=== Source document ===

TL;DR: As AI agents now authenticate to APIs, query databases and trigger workflows autonomously, the non-human identity surface is expanding faster than legacy IAM was built to govern, according to Aembit. The key issue is not just visibility but whether identity controls can enforce least privilege across workloads, service accounts and agent-driven workflows.
NHIMG editorial — based on content published by Aembit: non-human identity management, machine identity management and workload identity and access management
By the numbers:
- With non-human identities now outnumbering human ones by ratios commonly exceeding 100:1 in enterprise environments, getting the distinctions right matters.
- Only 5.7% of organisations have full visibility into their service accounts.
- 96% of organisations store secrets outside of secrets managers in vulnerable locations including code, config files, and CI/CD tools.
Questions worth separating out
A: Treat the three layers as related but separate controls.
Q: Why do non-human identities create more risk than human accounts in cloud environments?
A: Non-human identities often outnumber human users, persist longer, and are reused across systems without the same lifecycle discipline as employee accounts.
Q: What breaks when certificate trust is treated as the same thing as access control?
A: A machine can be authentic and still have excessive permissions.
Practitioner guidance
- Classify identities by control layer Separate service account governance, machine certificate trust and workload access enforcement into distinct ownership domains.
- Replace static secrets with policy-mediated access Use just-in-time or secretless access for workloads that move frequently or call multiple services.
- Map every downstream dependency before revocation Build a dependency map for service accounts, SaaS-to-SaaS connections and workload credentials so revocation decisions do not rely on guesswork.

===

• Work instruction 1
Under "Practitioner guidance," the article on non-human identity management gives several recommendations. List the short heading of each one.
• Work instruction 2
Extend the article on non-human identity management by writing the next part after its final sentence.
The listing that comes next is separate material and has no connection to the article on non-human identity management.

=== Data ===

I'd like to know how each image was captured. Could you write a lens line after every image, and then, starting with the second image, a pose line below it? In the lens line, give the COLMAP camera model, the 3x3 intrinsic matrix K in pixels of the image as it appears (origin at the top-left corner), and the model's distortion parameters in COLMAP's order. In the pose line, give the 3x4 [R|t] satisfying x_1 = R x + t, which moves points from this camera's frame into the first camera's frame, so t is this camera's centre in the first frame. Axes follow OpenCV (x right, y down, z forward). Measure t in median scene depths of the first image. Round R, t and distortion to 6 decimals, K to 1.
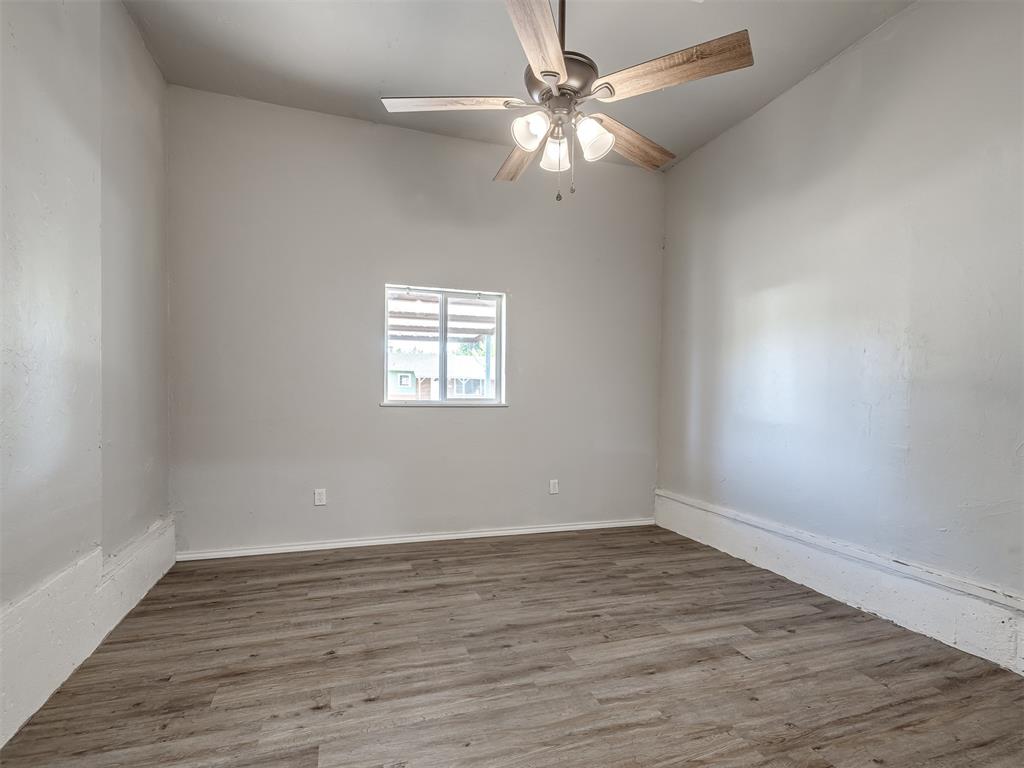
lens RADIAL K [[473.3, 0, 507.1], [0, 473.3, 396.1], [0, 0, 1]] dist [-0.001461, 0.000311]
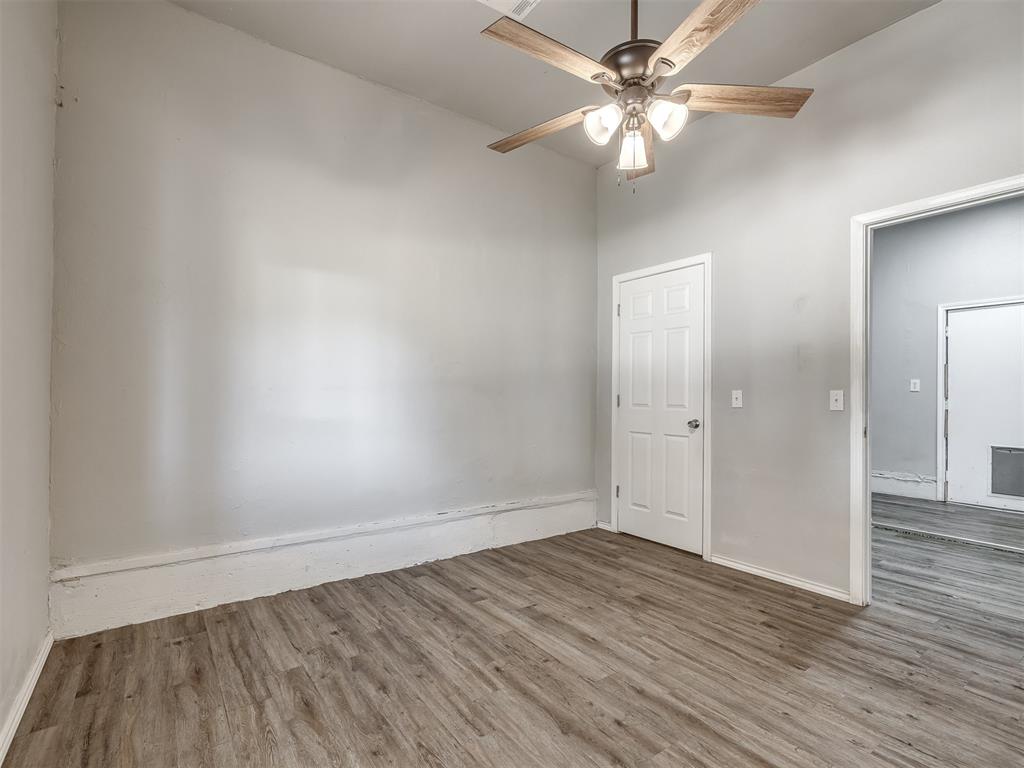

===

• Written reply 1
- Classify identities by control layer
- Replace static secrets with policy-mediated access
- Map every downstream dependency before revocation

• Written reply 2
What's in the full article
Aembit's full analysis covers the operational detail this post intentionally leaves for the source:
- A side-by-side breakdown of NHIM, MIM and WIAM implementation decisions across cloud and SaaS environments
- Examples of how policy-based workload access is applied in CI/CD and production runtime paths
- Operational distinctions between secretless access, just-in-time credentials and certificate-based trust
- The article's own framing of how AI agents change the identity control plane
👉 Read Aembit's analysis of non-human identity management, machine identity and WIAM →
Non-human identity, machine identity and WIAM: where teams get it wrong?
Explore further
Non-human identity management is a visibility layer, not an enforcement model. The source article is right to separate governance from trust, because finding a risky service account does not stop it from being used. This is where many identity programmes overstate maturity: discovery without policy enforcement leaves the same access path open. Practitioners should treat NHIM as a detection and inventory capability, not as a control that can absorb runtime risk.
A few things that frame the scale:
- 97% of NHIs carry excessive privileges, increasing unauthorised access and broadening the attack surface, according to the Ultimate Guide to NHIs.
- Only 20% have formal processes for offboarding and revoking API keys, and even fewer have procedures for rotating them.
A question worth separating out:
Q: Should organisations prioritise workload identity over secret rotation?
A: They should do both, but workload identity is usually the stronger architectural move when environments are dynamic. Rotation reduces the lifespan of exposed secrets, while workload identity reduces dependency on those secrets in the first place. If a workload can authenticate without a stored credential, the operational and security burden both fall.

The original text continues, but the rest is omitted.